[Saved data entries]
[Start of Attachment]

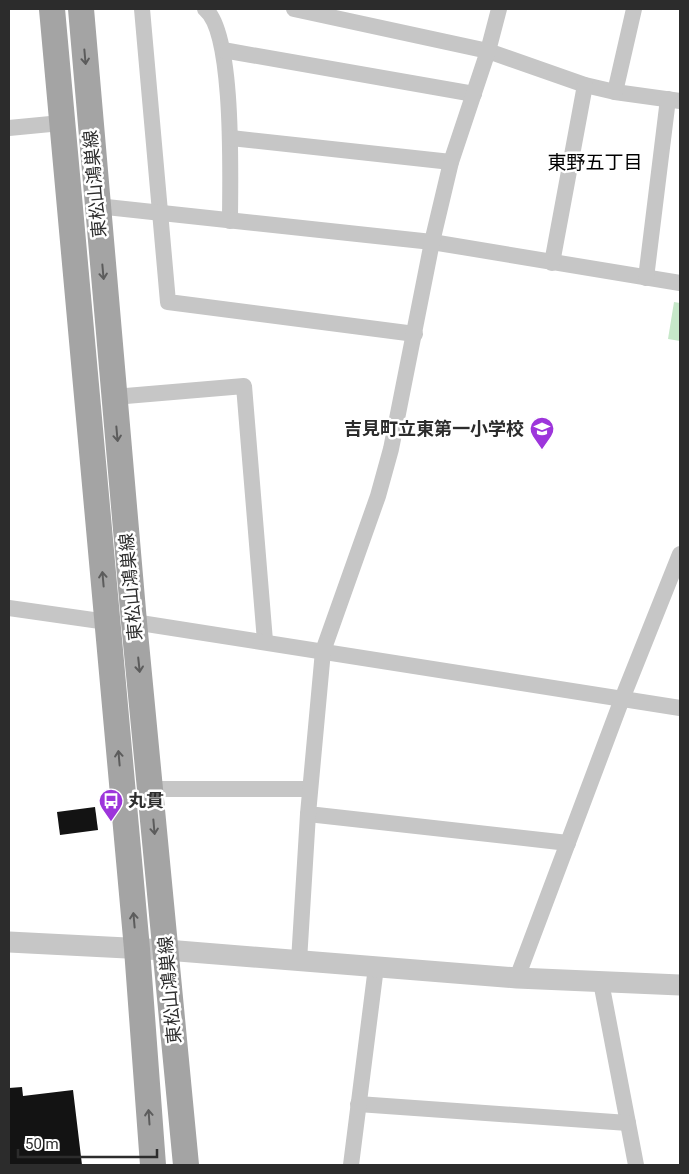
<svg xmlns="http://www.w3.org/2000/svg" width="689" height="1174" viewBox="0 0 689 1174" font-family="Roboto,'Noto Sans JP',sans-serif">
  <style>
    .water { fill: #c6e8c9 }
    .building { fill: #131313 }
    .lines { fill: none; stroke-linecap: round; stroke-linejoin: round }
    .minor { stroke: #c6c6c6; stroke-width: 16 }
    .tertiary { stroke: #c6c6c6; stroke-width: 21 }
    .primary { stroke: #a4a4a4; stroke-width: 26 }
    .oneway { stroke: #5c5c5c }
    .labels { text-anchor: middle; stroke-width: 5; stroke-linejoin: round; paint-order: stroke }
    .street-label { font-size: 18px; fill: #2c2c2c; stroke: #fff }
    .poi-label { font-size: 18px; font-weight: bold; fill: #2c2c2c; stroke: #fff; text-anchor: end }
    .neighbourhood-label { font-size: 19px; fill: #000; stroke: #fff }
  </style>
  <rect width="100%" height="100%" fill="#fff"/>
  <!-- water -->
  <path class="water" d="M674,302L680,303V341L668,339Z"/>
  <!-- building -->
  <g class="building">
    <path d="M95,807L98,830L60,835L57,812Z"/>
    <path d="M22,1087L23,1096L73,1090L82,1165H9V1088Z"/>
  </g>
  <g class="lines">
    <!-- minor -->
    <g class="minor">
      <path d="M142,9L168,302L415,334"/>
      <path d="M205,9C235,33 230,181 230,221"/>
      <path d="M294,9L488,51L585,85L615,92L680,101"/>
      <path d="M223,50L474,94"/>
      <path d="M615,92L634,9"/>
      <path d="M9,128L61,123"/>
      <path d="M231,138L451,162"/>
      <path d="M97,206L432,242L680,283"/>
      <path d="M552,263L585,85"/>
      <path d="M646,278L668,99"/>
      <path d="M114,397L244,386L265,641"/>
      <path d="M9,608L107,622"/>
      <path d="M134,622L680,708"/>
      <path d="M151,789H310"/>
      <path d="M308,814L568,843"/>
      <path d="M299,961L308,814L323,651L378,496L391,449L432,242L451,162L488,51L499,9"/>
      <path d="M517,978L622,699L680,554"/>
      <path d="M601,982L636,1165"/>
      <path d="M358,1104L628,1123"/>
      <path d="M351,1165L376,967"/>
    </g>
    <!-- tertiary -->
    <path class="tertiary" d="M9,942L166,950L517,978L680,985"/>
    <!-- primary -->
    <g class="primary">
      <path d="M52,9L137,949L153,1165"/>
      <path d="M81,9L134,622L186,1165"/>
    </g>
  </g>
  <!-- one-way arrows -->
  <defs><path id="oneway-shaft" d="M-6 0H5M1.5-3L5.5 0L1.5 3" fill="none" stroke-width="1.6" stroke-linecap="round" stroke-linejoin="round" transform="scale(1.25)"/></defs>
  <g class="oneway">
    <use href="#oneway-shaft" transform="translate(85 57) rotate(85)"/>
    <use href="#oneway-shaft" transform="translate(103 272) rotate(85)"/>
    <use href="#oneway-shaft" transform="translate(117 434) rotate(85)"/>
    <use href="#oneway-shaft" transform="translate(103 579) rotate(-95)"/>
    <use href="#oneway-shaft" transform="translate(139 665) rotate(84)"/>
    <use href="#oneway-shaft" transform="translate(119 758) rotate(-95)"/>
    <use href="#oneway-shaft" transform="translate(154 827) rotate(85)"/>
    <use href="#oneway-shaft" transform="translate(134 920) rotate(-95)"/>
    <use href="#oneway-shaft" transform="translate(149 1117) rotate(-94)"/>
  </g>
  <!-- icons -->
  <defs>
    <symbol id="school-pin" viewBox="-11 -11 22 30"><path d="M0 17L-7.5 6A9.5 9.5 0 1 1 7.5 6Z" fill="#9d35db" stroke="#fff"/><path d="M0-5L7-2L0 1L-7-2ZM-4 1L0 2.5L4 1V4Q0 6-4 4Z" fill="#fff"/></symbol>
    <symbol id="bus-pin" viewBox="-11 -11 22 30"><path d="M0 17L-7.5 6A9.5 9.5 0 1 1 7.5 6Z" fill="#9d35db" stroke="#fff"/><path d="M-5-6H5V4H4V6H2V4H-2V6H-4V4H-5ZM-3.5-4V0h7V-4ZM-3.5 1.2v1.5H-2V1.2ZM2 1.2v1.5H3.5V1.2Z" fill="#fff"/></symbol>
  </defs>
  <g fill-rule="evenodd">
    <use href="#school-pin" x="528" y="415" width="28" height="38"/>
    <use href="#bus-pin" x="97" y="787" width="28" height="38"/>
  </g>
  <g class="labels">
    <!-- street labels -->
    <g class="street-label">
      <text transform="translate(95 184) rotate(-95)" y="6">東松山鴻巣線</text>
      <text transform="translate(131 587) rotate(-95)" y="6">東松山鴻巣線</text>
      <text transform="translate(170 990) rotate(-95)" y="6">東松山鴻巣線</text>
    </g>
    <!-- poi labels -->
    <g class="poi-label">
      <text x="524" y="435">吉見町立東第一小学校</text>
      <text x="128" y="807" text-anchor="start">丸貫</text>
    </g>
    <!-- neighbourhood labels -->
    <g class="neighbourhood-label">
      <text x="595" y="169">東野五丁目</text>
    </g>
  </g>
  <!-- border -->
  <rect width="689" height="1174" fill="none" stroke="#2c2c2c" stroke-width="20"/>
  <!-- scale -->
  <path d="M18 1149v8h139v-8" fill="none" stroke="#2c2c2c" stroke-width="2.5"/>
  <text x="25" y="1149" font-size="15" fill="#2c2c2c" stroke="#ffffff" stroke-width="4" paint-order="stroke">50 m</text>
</svg>
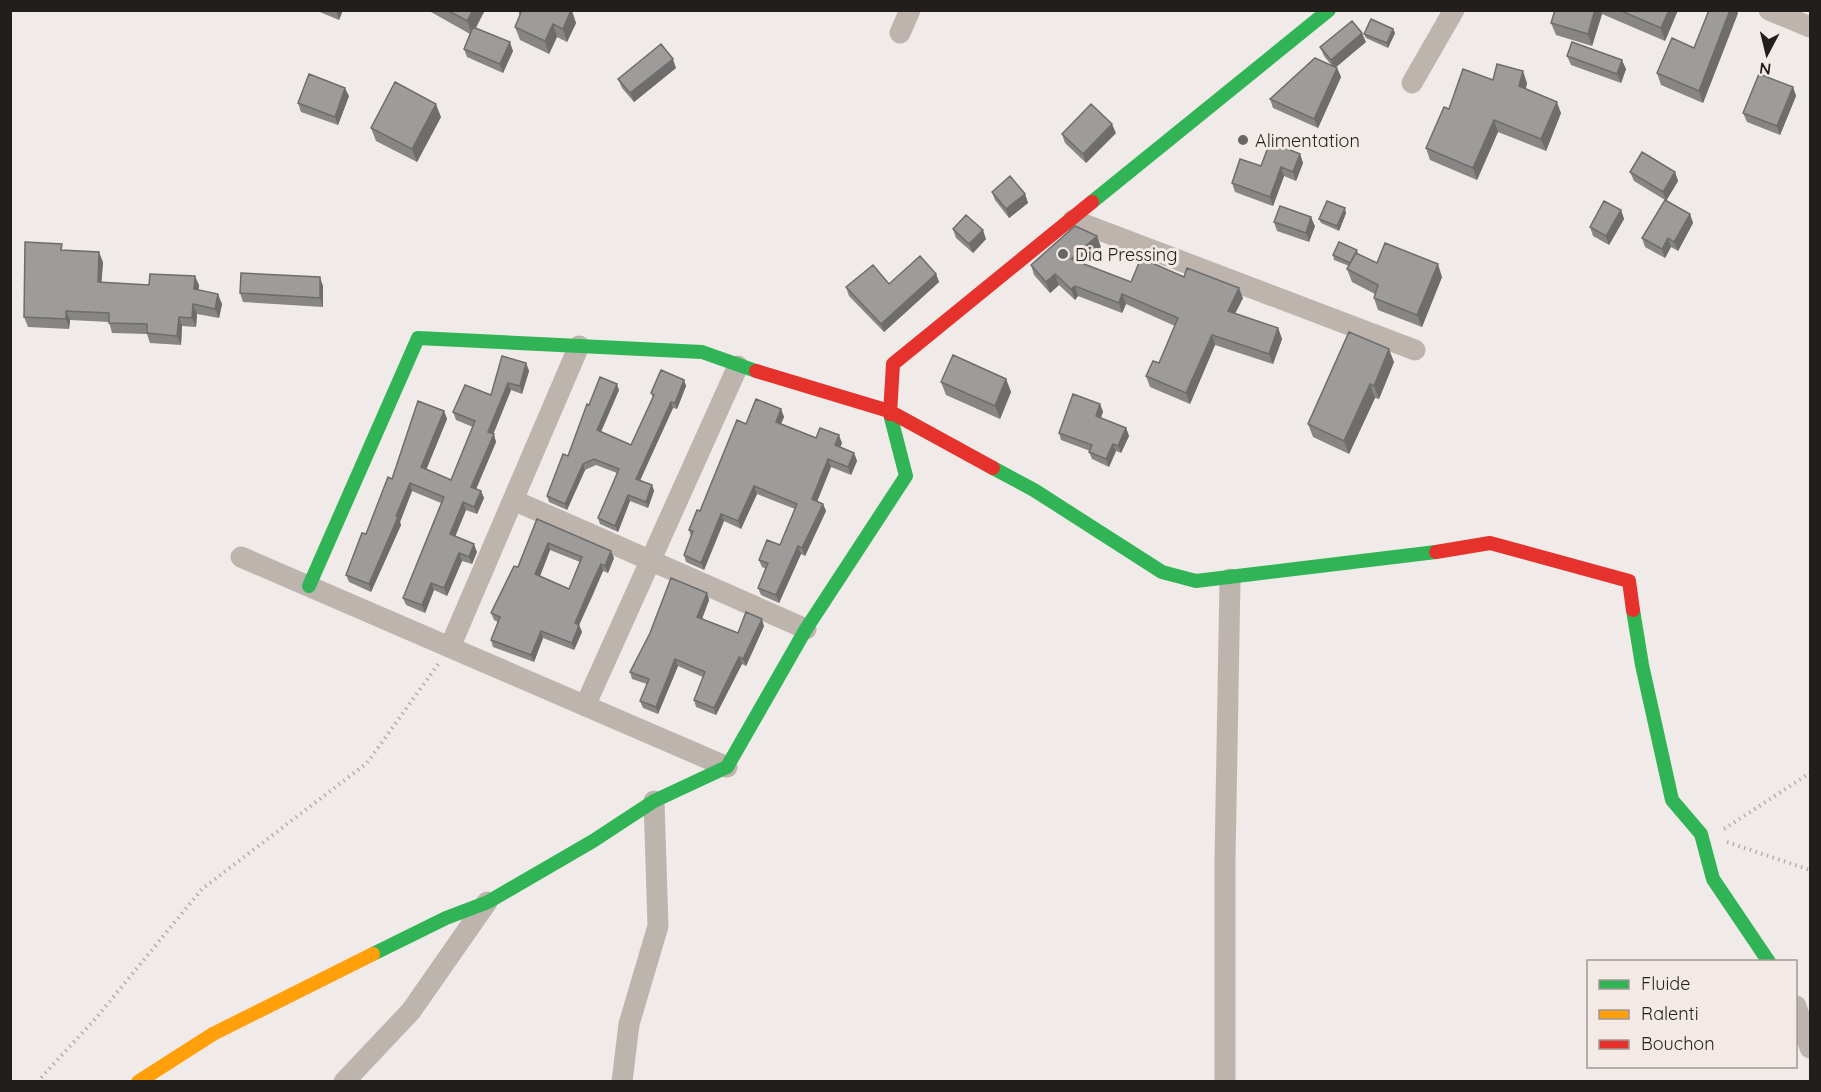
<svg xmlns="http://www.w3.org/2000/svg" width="1821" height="1092" font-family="Quicksand,sans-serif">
<rect width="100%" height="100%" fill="#f0ebe8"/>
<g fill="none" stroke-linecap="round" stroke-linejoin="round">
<path stroke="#b5aeaa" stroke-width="4" stroke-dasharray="1.5 4.5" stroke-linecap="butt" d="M1724,829L1810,773
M1727,842L1810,870
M37,1082L96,1018L202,889L367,763L439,663"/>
<path stroke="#bdb4ae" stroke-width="21" d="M1769,10L1810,27
M900,33L910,10
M1412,83L1454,10
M1073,220L1415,350
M513,500L806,629
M241,557L727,767
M450,647L579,346
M585,706L738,366
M1796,1006L1810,1048
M344,1082L411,1011L487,902
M622,1082L629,1024L658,926L654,801
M1225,1082V861L1230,579"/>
<path stroke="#30b455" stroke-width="14" d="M1092,202L1329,10
M993,468L1034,490L1162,572L1196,581L1436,552
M309,586L418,338L702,352L756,371
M1633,610L1642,665L1672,800L1701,834L1713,879L1769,962
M373,954L446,918L488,902L593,841L654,801L727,767L806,629L906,476L890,414"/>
<path stroke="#ff9f0a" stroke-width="14" d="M138,1082L213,1034L373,954"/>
<path stroke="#e5322d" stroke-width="14" d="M756,371L889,411L993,468
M890,414L893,364L1092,202
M1436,552L1490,543L1629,581L1633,610"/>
</g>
<path fill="#878685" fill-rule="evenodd" d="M315,10H343L339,20Z
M430,10H485L476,28L513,51L503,73L467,57L464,49L470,34L431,12Z
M518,10H572L576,23L567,42L557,37L549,54L520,40L515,27L520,16Z
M1555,10H1678L1665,41L1602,14L1592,46L1556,35L1551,23Z
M1738,13L1703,103L1661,85L1657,73L1694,48Z
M1393,29L1395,33L1388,48L1366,38L1364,34Z
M1366,42L1335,67L1337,68L1341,77L1318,128L1273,108L1270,99L1332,66L1324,56L1320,47Z
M1567,56L1626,69L1621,83L1571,65Z
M676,68L634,102L622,88L618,79Z
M1493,80L1527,83L1526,89L1561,113L1546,151L1498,132L1477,180L1430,160L1426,148L1449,109Z
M1793,87L1796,96L1780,135L1747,122L1743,113Z
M349,96L338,125L301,112L298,103Z
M441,117L417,162L376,141L371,128Z
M1116,133L1086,163L1065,143L1062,134Z
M1300,154L1303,163L1296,181L1284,176L1273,206L1235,192L1232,183L1261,166Z
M1630,172H1675L1678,181L1666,201L1690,214L1693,223L1678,251L1671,247L1665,258L1645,247L1642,238L1665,200L1634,181Z
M992,192L1025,194L1028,203L1009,218L995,200Z
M1621,210L1624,219L1609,245L1593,236L1590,227Z
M1346,213L1339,231L1321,223L1319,219Z
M1274,222L1315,226L1309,242L1277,231Z
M953,229L986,239L973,253L956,238Z
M1101,247L1082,264L1131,282L1184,277L1243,298L1235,314L1278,328L1282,339L1273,364L1215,345L1190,404L1150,387L1146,376L1159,363L1175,326L1126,304L1122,313L1078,296L1075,300L1059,285L1050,293L1034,275L1031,265Z
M1357,250L1358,254L1377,263L1442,277L1422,327L1378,310L1374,298L1375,294L1352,282L1347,269L1349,266L1334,260L1333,255Z
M64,251L103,262L101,282L149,285H199L198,290L222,304L219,318L197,314L196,327L182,326L181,345L150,343L147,334L112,333L109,322L70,320L69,329L28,327L24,317Z
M936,274L939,282L884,332L849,296L846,287L889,284Z
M323,286V307L243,302L240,293Z
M1394,362L1379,399L1375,398L1349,454L1313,437L1308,424Z
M526,363L529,371L522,394L511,390L493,434L496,442L476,489L481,491L484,498L477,514L466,510L455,536L477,552L472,564L462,561L447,596L434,590L425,613L406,605L403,598L441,503L412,491L400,522L401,525L371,592L349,582L346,575L392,479L444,411L447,419L426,470L451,480L473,427L456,420L453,412L491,395Z
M1006,379L1011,392L1000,419L946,395L941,382Z
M684,380L686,386L677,409L673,408L640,480L652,485L654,491L648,508L630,501L618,532L600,524L598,518L617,473L596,465L585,470L567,510L549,502L547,496L568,456L589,405L619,390L601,432L631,445L653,398L651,393Z
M1100,404L1103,412L1101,418L1126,428L1129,436L1121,453L1116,451L1109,467L1092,459L1089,452L1090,451L1061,440L1059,433Z
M781,409L784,417L781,424L816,438L842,443L840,447L854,453L857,461L851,475L831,467L817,501L823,504L826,511L805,556L801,554L779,603L761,595L758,588L766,569L762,567L759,560L780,545L795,509L757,494L741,529L724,521L704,570L686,562L684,555L691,536L689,530L700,511L746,424Z
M537,519L614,558L608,573L603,571L592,597L579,625L582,632L574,650L543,638L534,662L493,647L491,640L498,622L494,620L491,613L518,567ZM550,550L580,562L569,589L540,576Z
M707,593L709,600L702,619L738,633L764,626L746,666L742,664L716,715L696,707L694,700L703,677L678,666L658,714L643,708L640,701L647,684L632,679L630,672Z"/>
<path fill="#6e6d6c" d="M336,10H343L339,20Z
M473,10H485L472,34L467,21Z
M571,10L576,23L567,42L563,29Z
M1595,10H1601L1602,14L1592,46L1588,34Z
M1669,10H1678L1665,41L1661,28Z
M1730,10H1737L1738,13L1703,103L1699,91Z
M553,24L557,37L549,54L545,41Z
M1393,29L1395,33L1388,48L1387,43Z
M1362,33L1366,42L1334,69L1331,60Z
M510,42L513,51L503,73L500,64Z
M673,59L676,68L634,102L630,93Z
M1622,60L1626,69L1621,83L1617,74Z
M1337,68L1341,77L1318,128L1314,119Z
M1523,71L1527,83L1523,98L1519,86Z
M1793,87L1796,96L1780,135L1777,126Z
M345,88L349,96L338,125L335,117Z
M1557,102L1561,113L1546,151L1541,139Z
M436,104L441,117L417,162L412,149Z
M1494,120L1498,132L1477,180L1473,168Z
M1112,124L1116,133L1086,163L1083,154Z
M1300,154L1303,163L1296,181L1293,172Z
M1281,167L1284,176L1273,206L1270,197Z
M1675,172L1678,181L1666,201L1663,192Z
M1025,194L1028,203L1009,218L1006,209Z
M1345,208L1346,213L1339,231L1337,226Z
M1621,210L1624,219L1609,245L1606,236Z
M1690,214L1693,223L1678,251L1674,242Z
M1311,217L1315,226L1309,242L1306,233Z
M983,230L986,239L973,253L969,244Z
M1097,236L1101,247L1075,270L1071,259Z
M1668,238L1671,247L1665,258L1662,249Z
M99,252L103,262L101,291L98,282Z
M1438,264L1442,277L1422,327L1417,315Z
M936,274L939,282L884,332L881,324Z
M1055,274L1059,285L1050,293L1046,282Z
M195,276L199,285L198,299L194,289Z
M320,277L323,286V307L320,298Z
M1075,286L1078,296L1075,300L1071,289Z
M1239,288L1243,298L1231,321L1228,311Z
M218,294L222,304L219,318L215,309Z
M1122,294L1126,304L1122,313L1119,303Z
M193,304L197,314L196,327L192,318Z
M66,311L70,320L69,329L66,319Z
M179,317L182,326L181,345L177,336Z
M1278,328L1282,339L1273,364L1269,354Z
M1212,335L1215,345L1190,404L1186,393Z
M1389,349L1394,362L1379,399L1374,386Z
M526,363L529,371L522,394L520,386Z
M1006,379L1011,392L1000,419L995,406Z
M684,380L686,386L677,409L675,403Z
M508,383L511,390L491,440L488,432Z
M617,384L619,390L599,436L597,430Z
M1370,384L1375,398L1349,454L1344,441Z
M671,402L673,408L638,485L636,479Z
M1100,404L1103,412L1098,423L1096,416Z
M781,409L784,417L778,430L776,422Z
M444,411L447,419L424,475L421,467Z
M1126,428L1129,436L1121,453L1118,446Z
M494,434L496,442L474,494L471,487Z
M839,435L842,443L838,453L835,445Z
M1113,444L1116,451L1109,467L1106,459Z
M854,453L857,461L851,475L848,467Z
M828,459L831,467L815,507L812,499Z
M583,464L585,470L567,510L565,504Z
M410,483L412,491L400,522L401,525L371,592L369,584Z
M652,485L654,491L648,508L646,502Z
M754,486L757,494L741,529L738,521Z
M481,491L484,498L477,514L474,507Z
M628,495L630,501L618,532L615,526Z
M463,502L466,510L453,542L450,534Z
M823,504L826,511L805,556L802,548Z
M721,514L724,521L704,570L701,563Z
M548,543L550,550L538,581L535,574Z
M474,544L477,552L472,564L469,557Z
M798,546L801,554L779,603L776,595Z
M611,551L614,558L608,573L605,566Z
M459,553L462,561L447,596L444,588Z
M601,564L603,571L579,625L582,632L574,650L572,643L575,623Z
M431,583L434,590L425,613L422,605Z
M707,593L709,600L700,624L697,617Z
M762,619L764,626L746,666L743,659Z
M541,631L543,638L534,662L531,655Z
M739,657L742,664L716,715L714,708Z
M675,659L678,666L658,714L656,707Z"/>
<path fill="#9d9c9b" stroke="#6e6d6c" stroke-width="1.5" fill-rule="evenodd" d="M447,10H473L467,21Z
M522,10H571L563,29L553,24L545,41L515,27Z
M1555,10H1595L1588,34L1551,23Z
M1619,10H1669L1661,28Z
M1709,10H1730L1699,91L1657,73L1672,38L1694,48Z
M1371,19L1393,29L1387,43L1364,34Z
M1352,21L1362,33L1331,60L1320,47Z
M473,27L510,42L500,64L464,49Z
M1572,42L1622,60L1617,74L1567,56Z
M661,44L673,59L630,93L618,79Z
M1315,58L1337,68L1314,119L1270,99Z
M1497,64L1523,71L1519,86L1557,102L1541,139L1494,120L1473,168L1426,148L1444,107L1449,109L1463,69L1493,80Z
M309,74L345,88L335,117L298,103Z
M1759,74L1793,87L1777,126L1743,113Z
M395,82L436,104L412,149L371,128Z
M1091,104L1112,124L1083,154L1062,134Z
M1270,142L1300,154L1293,172L1281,167L1270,197L1232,183L1240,159L1261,166Z
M1642,152L1675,172L1663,192L1630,172Z
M1010,176L1025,194L1006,209L992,192Z
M1665,200L1690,214L1674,242L1668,238L1662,249L1642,238Z
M1327,201L1345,208L1337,226L1319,219Z
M1604,201L1621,210L1606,236L1590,227Z
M1280,206L1311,217L1306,233L1274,222Z
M966,215L983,230L969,244L953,229Z
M1075,226L1097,236L1071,259L1131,282L1141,258L1184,277L1187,268L1239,288L1228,311L1278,328L1269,354L1212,335L1186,393L1146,376L1153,361L1159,363L1178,318L1122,294L1119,303L1075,286L1071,289L1055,274L1046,282L1031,265Z
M25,242L62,244L61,250L99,252L98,282L149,285L150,274L195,276L194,289L218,294L215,309L193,304L192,318L179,317L177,336L147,333V324L109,323V313L66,311V319L24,317Z
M1339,242L1357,250L1350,263L1333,255Z
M1385,243L1438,264L1417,315L1374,298L1378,285L1347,269L1356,253L1377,263Z
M920,256L936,274L881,324L846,287L873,265L889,284Z
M241,273L320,277V298L240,293Z
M1349,332L1389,349L1374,386L1370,384L1344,441L1308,424Z
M953,355L1006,379L995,406L941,382Z
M502,356L526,363L520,386L508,383L488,432L494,434L471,487L481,491L474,507L463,502L450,534L474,544L469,557L459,553L444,588L431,583L422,605L403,598L444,497L410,483L396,516L398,517L369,584L346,575L362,533L366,534L388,477L392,479L418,401L444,411L421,467L451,480L475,421L453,412L465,385L491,395Z
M661,370L684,380L675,403L671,402L636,479L652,485L646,502L628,495L615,526L598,518L619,469L594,459L583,464L565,504L547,496L563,454L568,456L587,404L589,405L600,377L617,384L597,430L631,445L654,395L651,393Z
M1073,394L1100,404L1096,416L1126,428L1118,446L1113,444L1106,459L1089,452L1092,445L1059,433Z
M756,399L781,409L776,422L816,438L820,428L839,435L835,445L854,453L848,467L828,459L812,499L823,504L802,548L798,546L776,595L758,588L768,563L759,560L767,540L780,545L797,504L754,486L738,521L721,514L701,563L684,555L693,531L689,530L697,510L700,511L737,420L746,424Z
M537,519L611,551L605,566L601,564L589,590L575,623L579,625L572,643L541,631L531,655L491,640L500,617L491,613L514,566L518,567ZM548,543L582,557L569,589L535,574Z
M671,578L707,593L697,617L738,633L746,612L762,619L743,659L739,657L714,708L694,700L705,672L675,659L656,707L640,701L649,679L630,672L650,633Z"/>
<g fill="#696663" stroke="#f3eae5" stroke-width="2">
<circle cx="1243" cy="140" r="6"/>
<circle cx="1063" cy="254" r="6"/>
</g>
<g text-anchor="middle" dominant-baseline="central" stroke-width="6" stroke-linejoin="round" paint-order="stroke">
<g font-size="18" fill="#211e1c" stroke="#f3eae5" text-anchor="start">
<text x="1255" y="140">Alimentation</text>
<text x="1075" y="254">Dia Pressing</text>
</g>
</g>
<rect width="1821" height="1092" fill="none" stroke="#211e1c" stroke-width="24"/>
<rect x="1587" y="960" width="210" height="108" fill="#f3eae5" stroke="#9f9895" stroke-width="1.5"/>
<rect x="1599" y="980" width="30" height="9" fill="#30b455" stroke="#9f9895" stroke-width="1.5"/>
<text x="1641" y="990" font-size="18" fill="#211e1c">Fluide</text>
<rect x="1599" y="1010" width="30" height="9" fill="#ff9f0a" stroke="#9f9895" stroke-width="1.5"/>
<text x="1641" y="1020" font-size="18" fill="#211e1c">Ralenti</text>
<rect x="1599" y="1040" width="30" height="9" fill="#e5322d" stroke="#9f9895" stroke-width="1.5"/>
<text x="1641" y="1050" font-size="18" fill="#211e1c">Bouchon</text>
<g transform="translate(1767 54) rotate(187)" stroke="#f3eae5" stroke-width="4.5" paint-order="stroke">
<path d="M0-4.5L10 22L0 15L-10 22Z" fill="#211e1c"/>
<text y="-9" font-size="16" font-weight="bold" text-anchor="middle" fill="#211e1c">N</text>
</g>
</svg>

[End of Attachment]

Wherever the line holding "M1122,294L1126,304L1122,313L1119,303Z" falls in the entries above, copy exactly from it through the line holding "M541,631L543,638L534,662L531,655Z", inclusive, and add nothing.

M1122,294L1126,304L1122,313L1119,303Z
M193,304L197,314L196,327L192,318Z
M66,311L70,320L69,329L66,319Z
M179,317L182,326L181,345L177,336Z
M1278,328L1282,339L1273,364L1269,354Z
M1212,335L1215,345L1190,404L1186,393Z
M1389,349L1394,362L1379,399L1374,386Z
M526,363L529,371L522,394L520,386Z
M1006,379L1011,392L1000,419L995,406Z
M684,380L686,386L677,409L675,403Z
M508,383L511,390L491,440L488,432Z
M617,384L619,390L599,436L597,430Z
M1370,384L1375,398L1349,454L1344,441Z
M671,402L673,408L638,485L636,479Z
M1100,404L1103,412L1098,423L1096,416Z
M781,409L784,417L778,430L776,422Z
M444,411L447,419L424,475L421,467Z
M1126,428L1129,436L1121,453L1118,446Z
M494,434L496,442L474,494L471,487Z
M839,435L842,443L838,453L835,445Z
M1113,444L1116,451L1109,467L1106,459Z
M854,453L857,461L851,475L848,467Z
M828,459L831,467L815,507L812,499Z
M583,464L585,470L567,510L565,504Z
M410,483L412,491L400,522L401,525L371,592L369,584Z
M652,485L654,491L648,508L646,502Z
M754,486L757,494L741,529L738,521Z
M481,491L484,498L477,514L474,507Z
M628,495L630,501L618,532L615,526Z
M463,502L466,510L453,542L450,534Z
M823,504L826,511L805,556L802,548Z
M721,514L724,521L704,570L701,563Z
M548,543L550,550L538,581L535,574Z
M474,544L477,552L472,564L469,557Z
M798,546L801,554L779,603L776,595Z
M611,551L614,558L608,573L605,566Z
M459,553L462,561L447,596L444,588Z
M601,564L603,571L579,625L582,632L574,650L572,643L575,623Z
M431,583L434,590L425,613L422,605Z
M707,593L709,600L700,624L697,617Z
M762,619L764,626L746,666L743,659Z
M541,631L543,638L534,662L531,655Z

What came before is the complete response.